Image: Warner Bros. Pictures
By Jarrod Jones. The man has the hair, the jawline, the furrowed brow. He has the charisma and the looks. There’s no argument that Ben Affleck is a tried-and-true movie star, but whoo — does this guy look awkward in a double-breasted suit. And yet, somehow, we usually can spot him draped in the loose folds of some hastily-tailored number, which is often seen onscreen struggling fruitlessly to keep the man’s mantle-length shoulders in check. Zoot suits and floppy fedoras aside, Ben Affleck’s never looked more at home in a movie than he has in Live by Night, lovingly framed by writer/director Ben Affleck.
Of course that depends on when you happen to catch Mr. Affleck in this sanguine adaptation of the 2012 novel of the same name by Dennis Lehane. Between frequent grimaces there’s that aw-shucks Affleck from the Aughties glimmering underneath, and even though he’s found playing against some of the more seasoned character actors out there (Chris Cooper and Brendan Gleeson being two examples of a solid cast), Affleck oftentimes finds that he’s the one in control of the room, and that’s when he begins to shift around in his ludicrously huge Big Man slacks. It would seem that Ben Affleck, Director, has found himself at odds with Ben Affleck, Movie Star.
Affleck is Joe Coughlin, a World War I vet who returns home to find that he’s developed a taste for mercenary work. (“I left a soldier, and I came home an outlaw,” he grumbles over narration.) Seeing no future in working for the local mobs (both of which, knowing talent when they see it, vie for his attention), Joe carves out a living as a stick-up man, knocking over card games and such without so much as a penny to kick up to anyone else. Of course, this being a pulpy gangster flick, Joe has to go and louse things up by keeping time with a local mob boss’ main squeeze (a scarcely recognizable Sienna Miller). It’s not long before the other shoe drops, the offended parties get wise, and Joe eats a big ol’ slice of humble pie.

Image: Warner Bros. Pictures
That would be enough for one movie, but Lehane’s story has so much more in store for Joe — a move to steaming hot Tampa, betrayals, melodrama, a literal murderer’s row of heavies (including the Ku Klux Klan), and a tacked-on love story (with Zoe Saldana) because why the hell not — before the credits roll over its painfully boilerplate finale. That’s right. Live by Night ain’t a great movie. It’s an ambitious one, I’ll give it that — Affleck is director enough to at least dress up some of this overstuffed turkey — but that ambition is undercut by the man at the helm himself.
Affleck paints Lehane’s narrative with only the broadest of strokes, which makes Live by Night a pretty messy thing to watch. Narrative beats remain arrhythmic thanks to a noticeably unpolished screenplay by Affleck himself, which means the story (and with it, Joe) jumps from one tormentor to the next, never once allowing the arc of the film to properly mount towards its bloody finale (which ultimately occurs out of necessity more than anything else). The biggest victim, however? The film’s theme, a hurdle Affleck never seems to clear. (It has something to do about legacy, the manipulative nature of religion, and a person’s duty to make the world a better place, I think.)
On a technical level, Affleck’s skill has become paralleled with another workhorse Warner Bros. veteran.
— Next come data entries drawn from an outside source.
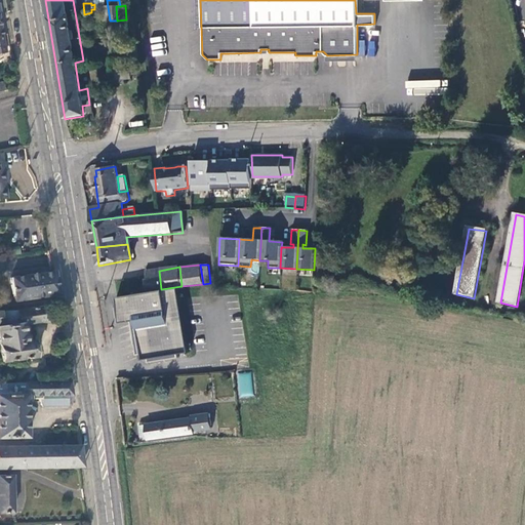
[(54,271),(51,271),(10,277),(13,298),(14,303),(58,295),(54,271)]
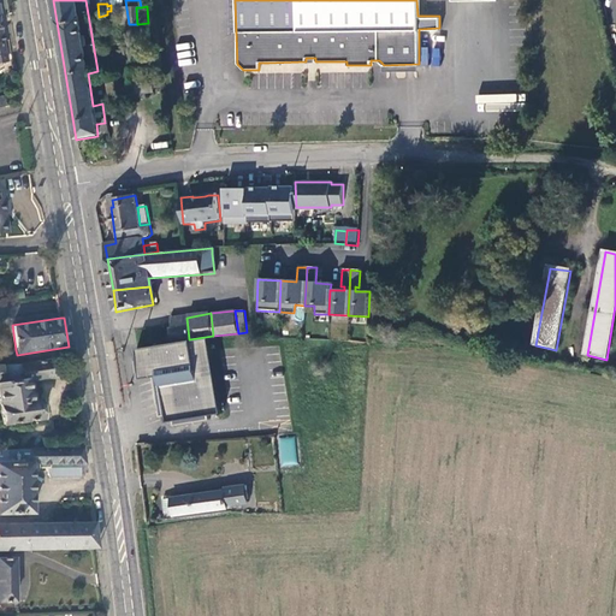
[(171,327),(167,327),(170,342),(189,339),(187,318),(169,320),(171,327)]
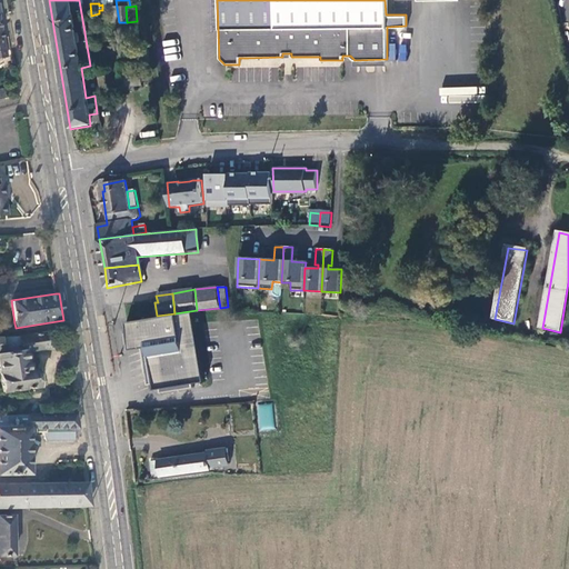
[(196,322),(195,315),(128,326),(129,335),(125,335),(128,352),(143,350),(148,350),(149,355),(146,356),(151,387),(157,387),(161,390),(162,398),(196,390),(195,386),(208,382),(196,322)]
In both execution and sepia-toned period style, Live by Night might be the first Clint Eastwood film Affleck has ever made, which is a fine thing considering the studio loves to make bloated, ponderous, crime-ridden dramas when it isn’t busy making superhero flicks (a subgenre Mr. Affleck currently finds himself hamstrung by).
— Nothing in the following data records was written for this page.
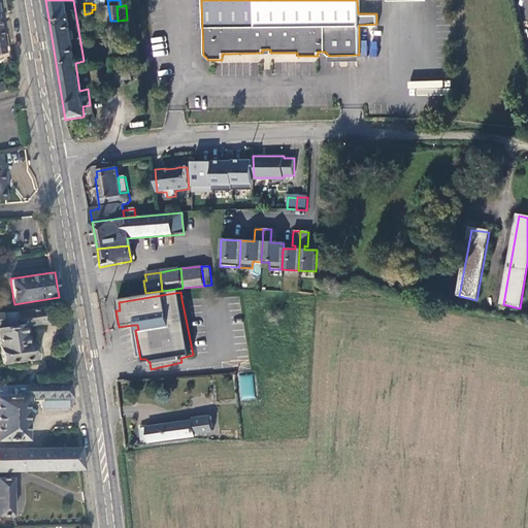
[(17,312),(0,314),(0,326),(2,326),(2,329),(22,326),(22,328),(28,327),(47,324),(45,309),(17,312)]
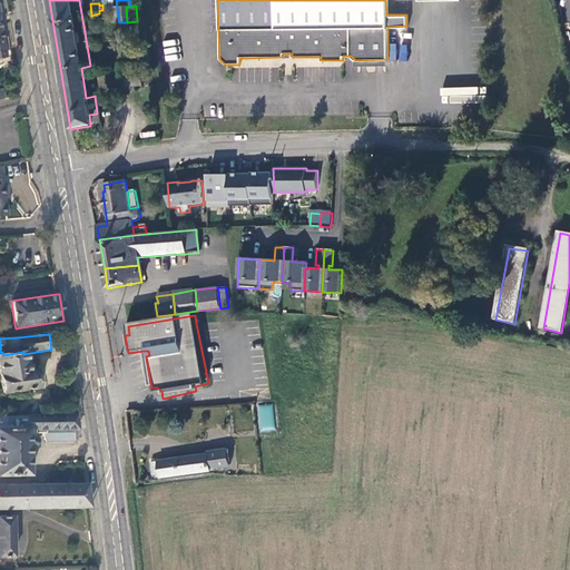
[(23,352),(2,355),(0,355),(0,385),(1,393),(37,387),(33,371),(27,373),(23,354),(23,352)]
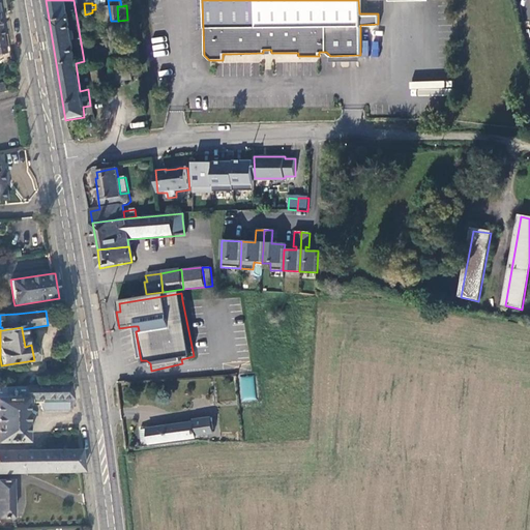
[(28,328),(22,329),(25,347),(31,345),(28,328)]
It’s tradition, after all; Warner Bros. has always been known for its lurid gangster pictures, and in that arena, Mr. Affleck acquits himself as best he can. You can’t say this movie isn’t pretty, though that’s perhaps the only way to appreciate Live by Night: the film splashes horrific (but beautifully realized) violence across the screen, interspersed by gorgeous vistas and stately portraits of our auteur in repose.
Directed by Ben Affleck.
Produced by Leonardo DiCaprio, Jennifer Davisson, Ben Affleck, and Jennifer Todd.
Screenplay by Ben Affleck.
Based on ‘Live by Night’ by Dennis Lehane.
Starring Ben Affleck, Elle Fanning, Brendan Gleeson, Chris Messina, Sienna Miller, Zoe Saldana, and Chris Cooper.
Rated R because these things get messy.